The role of intermolecular interactions in stabilizing the structure of the nematic twist-bend phase

TL;DR

This study investigates how intermolecular interactions, especially hydrogen bonds, influence the stabilization of the nematic twist-bend (NTB) phase through experimental IR spectroscopy and DFT simulations, revealing electronic and geometric factors involved.

Contribution

It provides new experimental and theoretical insights into the electronic and geometric factors stabilizing the NTB phase, emphasizing the role of hydrogen bonding and molecular electronic structure.

Findings

Significant change in transition dipole moments at the NTB transition

DFT simulations support experimental IR spectroscopy results

Hydrogen bonds contribute to NTB phase stabilization

Abstract

The relationship between the molecular structure and the formation of the NTB phase is still at an early stage of development. This is mainly related to molecular geometry, while the correlation between the NTB phase and the electronic structure is ambiguous. To explore the electronic effect on properties and stabilization of the NTB phase we investigated 2,3-difluoro-4,4-dipentyl-p-terphenyl dimers (DTC5Cn). We used IR polarized spectroscopy, which can at least in principle, bring information about the ordering in NTB phase. All dimers show a significant drop of the average value of the transition dipole moment d{\mu}/dQ for parallel dipoles at the transition to the NTB phase, and an increase for perpendicular dipoles, despite its remaining unchanged for the monomer.

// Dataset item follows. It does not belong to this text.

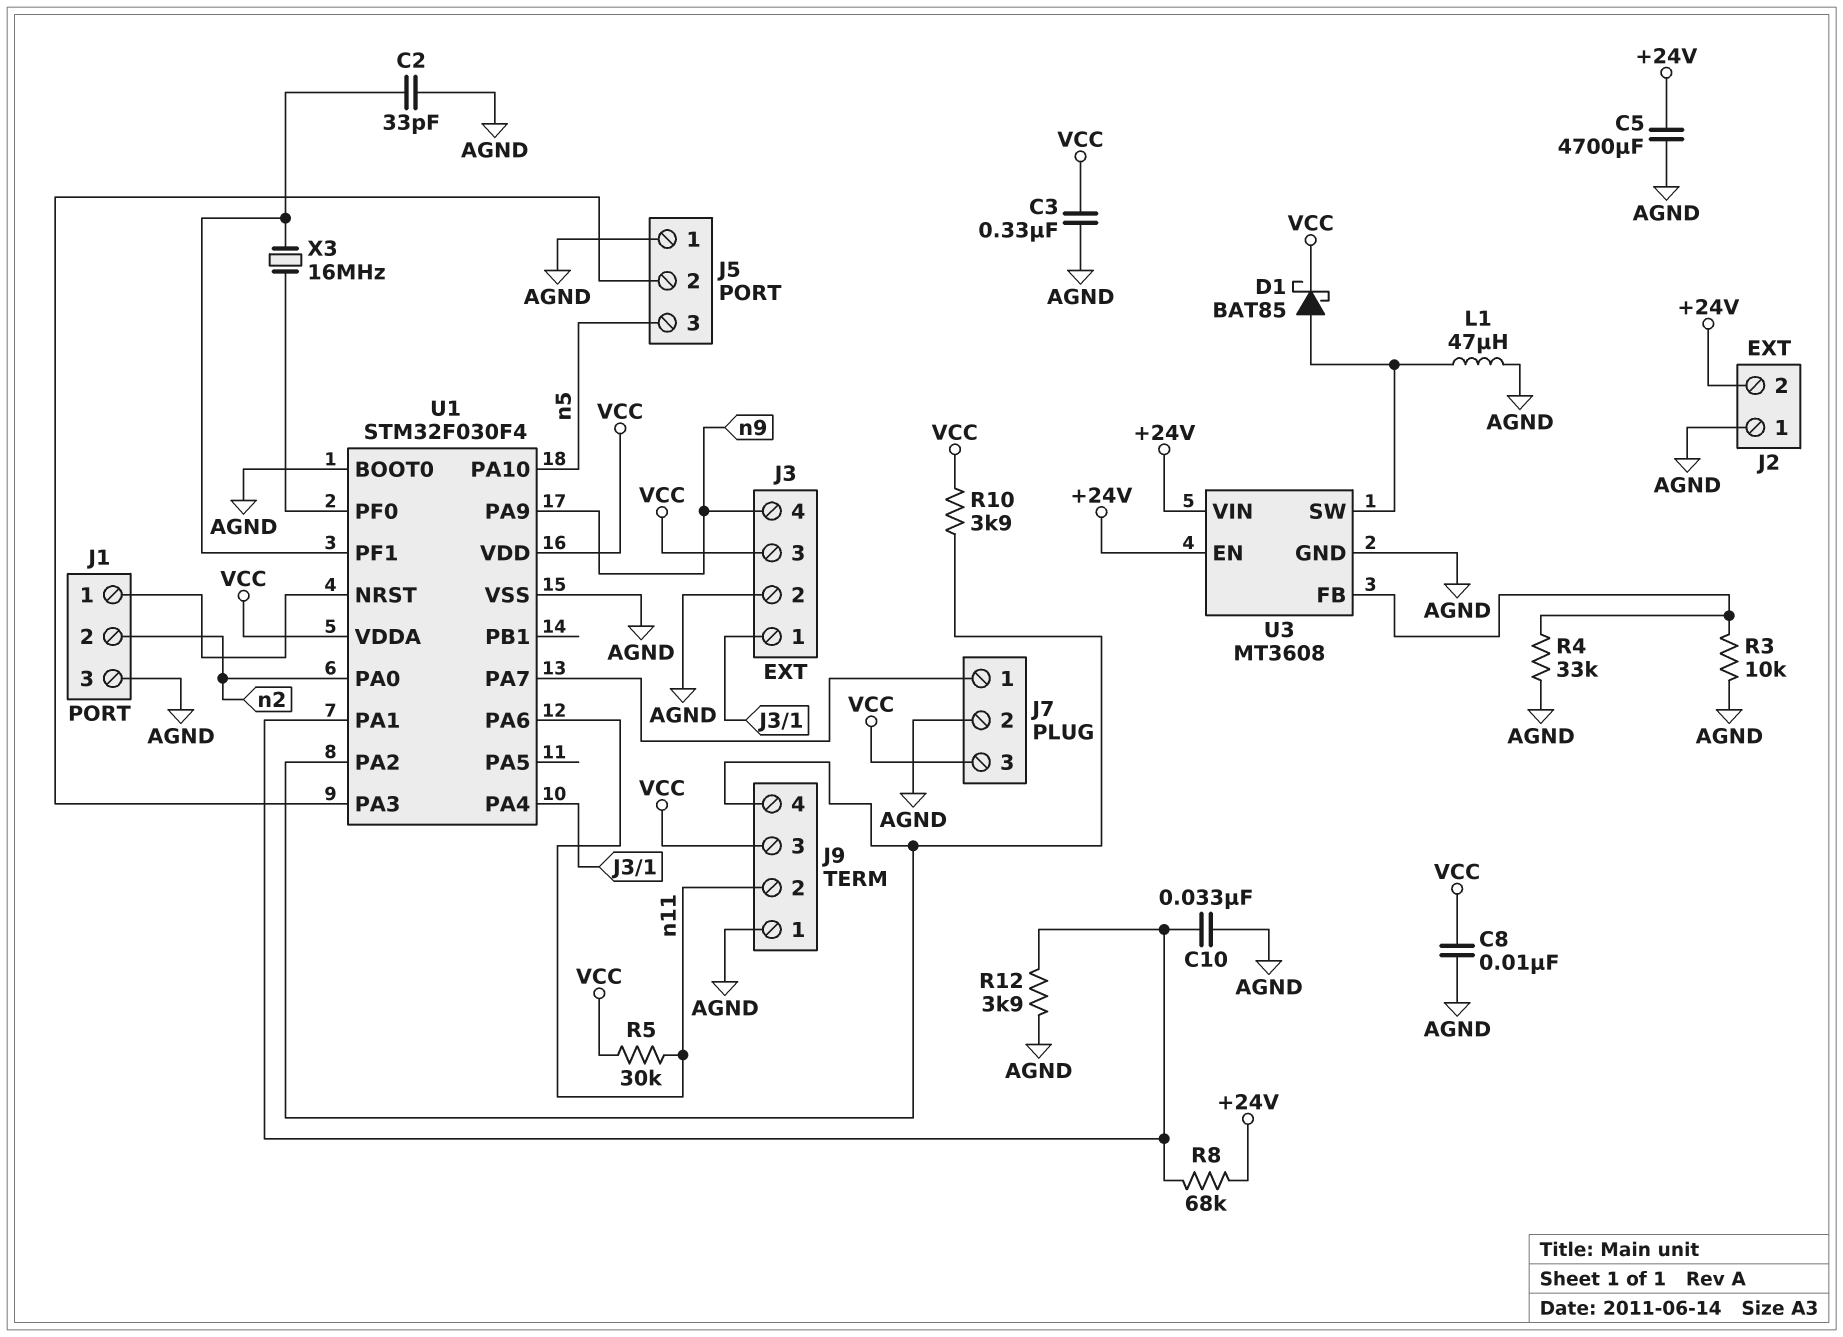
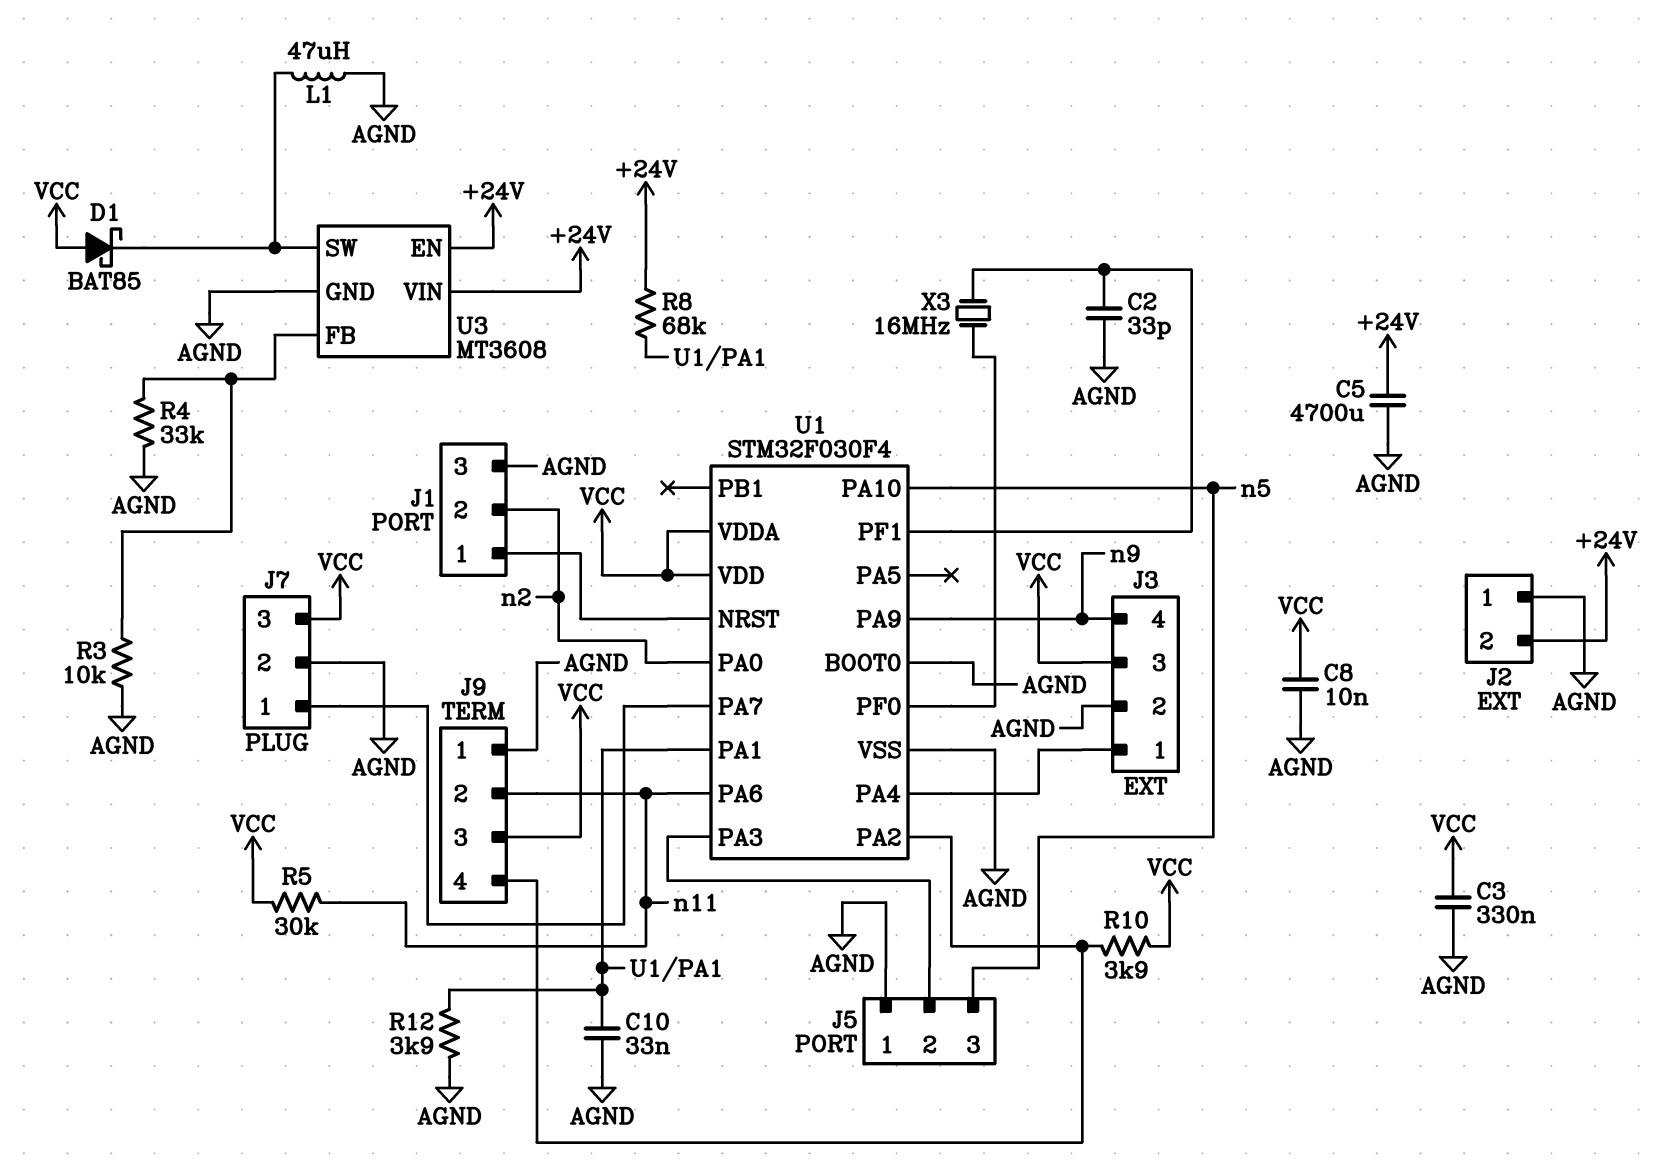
D1: schottky BAT85 (A U3/SW, K VCC) -> schottky BAT85 (A VCC, K U3/SW)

These results coincide well with DFT simulations of vibrational dipole derivatives for molecules assembled in pseudo-layers of the NTB phase. The DFT calculations were used to determine the geometric and electronic properties of the hydrogen bonded complexes. We have provided experimental and theoretical evidence of stabilization of the NTB phase by arrays of multiple hydrogen bonds (XF...HX, X-benzene ring).